Transcribe all of the entries, matching each one exactly.

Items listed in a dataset
• • • • •

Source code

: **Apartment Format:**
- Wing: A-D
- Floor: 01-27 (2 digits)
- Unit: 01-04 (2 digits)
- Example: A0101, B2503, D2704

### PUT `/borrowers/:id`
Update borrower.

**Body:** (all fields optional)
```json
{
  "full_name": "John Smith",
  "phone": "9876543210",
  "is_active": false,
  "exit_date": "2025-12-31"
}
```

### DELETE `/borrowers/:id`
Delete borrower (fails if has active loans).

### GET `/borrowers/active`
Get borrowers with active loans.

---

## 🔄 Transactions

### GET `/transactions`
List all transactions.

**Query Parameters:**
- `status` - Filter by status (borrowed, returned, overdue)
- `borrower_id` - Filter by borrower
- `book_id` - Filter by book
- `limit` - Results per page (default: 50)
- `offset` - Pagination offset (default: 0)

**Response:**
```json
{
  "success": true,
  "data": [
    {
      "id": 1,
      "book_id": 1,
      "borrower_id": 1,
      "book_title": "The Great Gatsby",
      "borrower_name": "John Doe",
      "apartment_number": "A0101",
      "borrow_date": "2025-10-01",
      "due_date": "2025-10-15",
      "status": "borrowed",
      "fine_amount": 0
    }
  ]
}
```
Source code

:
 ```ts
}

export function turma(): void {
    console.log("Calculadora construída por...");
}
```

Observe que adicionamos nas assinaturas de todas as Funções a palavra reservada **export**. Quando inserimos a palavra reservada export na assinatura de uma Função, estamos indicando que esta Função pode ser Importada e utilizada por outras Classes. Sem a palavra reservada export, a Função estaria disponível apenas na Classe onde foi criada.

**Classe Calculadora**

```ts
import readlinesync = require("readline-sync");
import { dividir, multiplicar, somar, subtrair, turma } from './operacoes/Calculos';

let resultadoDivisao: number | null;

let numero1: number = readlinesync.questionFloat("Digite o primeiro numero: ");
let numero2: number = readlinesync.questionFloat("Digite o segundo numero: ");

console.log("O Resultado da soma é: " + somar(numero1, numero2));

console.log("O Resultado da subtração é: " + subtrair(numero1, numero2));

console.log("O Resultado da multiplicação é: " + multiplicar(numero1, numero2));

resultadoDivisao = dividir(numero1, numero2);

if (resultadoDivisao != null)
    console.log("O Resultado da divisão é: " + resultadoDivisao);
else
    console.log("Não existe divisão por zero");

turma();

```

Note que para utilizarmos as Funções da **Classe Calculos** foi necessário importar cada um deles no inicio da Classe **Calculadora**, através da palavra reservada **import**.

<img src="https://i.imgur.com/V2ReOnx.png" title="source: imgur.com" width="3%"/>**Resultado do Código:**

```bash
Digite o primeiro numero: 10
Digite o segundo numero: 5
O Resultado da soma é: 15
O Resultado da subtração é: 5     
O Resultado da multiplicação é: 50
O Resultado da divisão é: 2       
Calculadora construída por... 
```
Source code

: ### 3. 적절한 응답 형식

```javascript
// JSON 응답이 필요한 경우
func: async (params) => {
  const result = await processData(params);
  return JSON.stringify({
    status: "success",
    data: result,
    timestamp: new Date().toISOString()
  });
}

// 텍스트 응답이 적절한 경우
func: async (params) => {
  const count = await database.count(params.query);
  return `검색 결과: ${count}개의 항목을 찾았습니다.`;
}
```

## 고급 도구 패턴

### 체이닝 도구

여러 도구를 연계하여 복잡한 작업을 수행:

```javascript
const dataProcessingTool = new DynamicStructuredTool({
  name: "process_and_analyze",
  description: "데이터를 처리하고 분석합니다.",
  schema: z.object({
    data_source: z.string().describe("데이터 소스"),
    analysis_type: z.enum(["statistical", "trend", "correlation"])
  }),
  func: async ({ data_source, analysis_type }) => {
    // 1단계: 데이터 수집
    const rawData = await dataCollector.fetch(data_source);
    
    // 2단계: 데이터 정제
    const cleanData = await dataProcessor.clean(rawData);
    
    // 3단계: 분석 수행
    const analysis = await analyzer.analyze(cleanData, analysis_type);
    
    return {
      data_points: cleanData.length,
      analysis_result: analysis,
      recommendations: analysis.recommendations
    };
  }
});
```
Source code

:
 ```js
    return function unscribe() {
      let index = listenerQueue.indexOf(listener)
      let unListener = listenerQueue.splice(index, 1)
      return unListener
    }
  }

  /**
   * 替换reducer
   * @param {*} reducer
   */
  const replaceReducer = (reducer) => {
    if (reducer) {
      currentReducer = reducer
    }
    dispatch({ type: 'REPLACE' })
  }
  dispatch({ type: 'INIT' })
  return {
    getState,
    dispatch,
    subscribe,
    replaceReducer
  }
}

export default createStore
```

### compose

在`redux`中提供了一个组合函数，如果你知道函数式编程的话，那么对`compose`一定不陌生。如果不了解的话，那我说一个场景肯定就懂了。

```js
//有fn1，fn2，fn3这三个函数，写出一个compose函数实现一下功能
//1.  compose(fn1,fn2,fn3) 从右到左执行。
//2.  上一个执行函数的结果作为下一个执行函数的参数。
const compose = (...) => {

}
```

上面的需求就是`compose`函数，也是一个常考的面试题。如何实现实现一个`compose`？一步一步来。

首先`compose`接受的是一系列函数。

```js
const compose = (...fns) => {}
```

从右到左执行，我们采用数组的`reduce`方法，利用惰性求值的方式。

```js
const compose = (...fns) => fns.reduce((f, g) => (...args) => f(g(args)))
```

• • • • •

* [WRITTEN ANSWER]
Source code

: **Apartment Format:**
- Wing: A-D
- Floor: 01-27 (2 digits)
- Unit: 01-04 (2 digits)
- Example: A0101, B2503, D2704

### PUT `/borrowers/:id`
Update borrower.

**Body:** (all fields optional)
```json
{
  "full_name": "John Smith",
  "phone": "9876543210",
  "is_active": false,
  "exit_date": "2025-12-31"
}
```

### DELETE `/borrowers/:id`
Delete borrower (fails if has active loans).

### GET `/borrowers/active`
Get borrowers with active loans.

---

## 🔄 Transactions

### GET `/transactions`
List all transactions.

**Query Parameters:**
- `status` - Filter by status (borrowed, returned, overdue)
- `borrower_id` - Filter by borrower
- `book_id` - Filter by book
- `limit` - Results per page (default: 50)
- `offset` - Pagination offset (default: 0)

**Response:**
```json
{
  "success": true,
  "data": [
    {
      "id": 1,
      "book_id": 1,
      "borrower_id": 1,
      "book_title": "The Great Gatsby",
      "borrower_name": "John Doe",
      "apartment_number": "A0101",
      "borrow_date": "2025-10-01",
      "due_date": "2025-10-15",
      "status": "borrowed",
      "fine_amount": 0
    }
  ]
}
```
Source code

:
 ```ts
}

export function turma(): void {
    console.log("Calculadora construída por...");
}
```

Observe que adicionamos nas assinaturas de todas as Funções a palavra reservada **export**. Quando inserimos a palavra reservada export na assinatura de uma Função, estamos indicando que esta Função pode ser Importada e utilizada por outras Classes. Sem a palavra reservada export, a Função estaria disponível apenas na Classe onde foi criada.

**Classe Calculadora**

```ts
import readlinesync = require("readline-sync");
import { dividir, multiplicar, somar, subtrair, turma } from './operacoes/Calculos';

let resultadoDivisao: number | null;

let numero1: number = readlinesync.questionFloat("Digite o primeiro numero: ");
let numero2: number = readlinesync.questionFloat("Digite o segundo numero: ");

console.log("O Resultado da soma é: " + somar(numero1, numero2));

console.log("O Resultado da subtração é: " + subtrair(numero1, numero2));

console.log("O Resultado da multiplicação é: " + multiplicar(numero1, numero2));

resultadoDivisao = dividir(numero1, numero2);

if (resultadoDivisao != null)
    console.log("O Resultado da divisão é: " + resultadoDivisao);
else
    console.log("Não existe divisão por zero");

turma();

```

Note que para utilizarmos as Funções da **Classe Calculos** foi necessário importar cada um deles no inicio da Classe **Calculadora**, através da palavra reservada **import**.

<img src="https://i.imgur.com/V2ReOnx.png" title="source: imgur.com" width="3%"/>**Resultado do Código:**

```bash
Digite o primeiro numero: 10
Digite o segundo numero: 5
O Resultado da soma é: 15
O Resultado da subtração é: 5     
O Resultado da multiplicação é: 50
O Resultado da divisão é: 2       
Calculadora construída por... 
```
Source code

: ### 3. 적절한 응답 형식

```javascript
// JSON 응답이 필요한 경우
func: async (params) => {
  const result = await processData(params);
  return JSON.stringify({
    status: "success",
    data: result,
    timestamp: new Date().toISOString()
  });
}

// 텍스트 응답이 적절한 경우
func: async (params) => {
  const count = await database.count(params.query);
  return `검색 결과: ${count}개의 항목을 찾았습니다.`;
}
```

## 고급 도구 패턴

### 체이닝 도구

여러 도구를 연계하여 복잡한 작업을 수행:

```javascript
const dataProcessingTool = new DynamicStructuredTool({
  name: "process_and_analyze",
  description: "데이터를 처리하고 분석합니다.",
  schema: z.object({
    data_source: z.string().describe("데이터 소스"),
    analysis_type: z.enum(["statistical", "trend", "correlation"])
  }),
  func: async ({ data_source, analysis_type }) => {
    // 1단계: 데이터 수집
    const rawData = await dataCollector.fetch(data_source);
    
    // 2단계: 데이터 정제
    const cleanData = await dataProcessor.clean(rawData);
    
    // 3단계: 분석 수행
    const analysis = await analyzer.analyze(cleanData, analysis_type);
    
    return {
      data_points: cleanData.length,
      analysis_result: analysis,
      recommendations: analysis.recommendations
    };
  }
});
```
Source code

:
 ```js
    return function unscribe() {
      let index = listenerQueue.indexOf(listener)
      let unListener = listenerQueue.splice(index, 1)
      return unListener
    }
  }

  /**
   * 替换reducer
   * @param {*} reducer
   */
  const replaceReducer = (reducer) => {
    if (reducer) {
      currentReducer = reducer
    }
    dispatch({ type: 'REPLACE' })
  }
  dispatch({ type: 'INIT' })
  return {
    getState,
    dispatch,
    subscribe,
    replaceReducer
  }
}

export default createStore
```

### compose

在`redux`中提供了一个组合函数，如果你知道函数式编程的话，那么对`compose`一定不陌生。如果不了解的话，那我说一个场景肯定就懂了。

```js
//有fn1，fn2，fn3这三个函数，写出一个compose函数实现一下功能
//1.  compose(fn1,fn2,fn3) 从右到左执行。
//2.  上一个执行函数的结果作为下一个执行函数的参数。
const compose = (...) => {

}
```

上面的需求就是`compose`函数，也是一个常考的面试题。如何实现实现一个`compose`？一步一步来。

首先`compose`接受的是一系列函数。

```js
const compose = (...fns) => {}
```

从右到左执行，我们采用数组的`reduce`方法，利用惰性求值的方式。

```js
const compose = (...fns) => fns.reduce((f, g) => (...args) => f(g(args)))
```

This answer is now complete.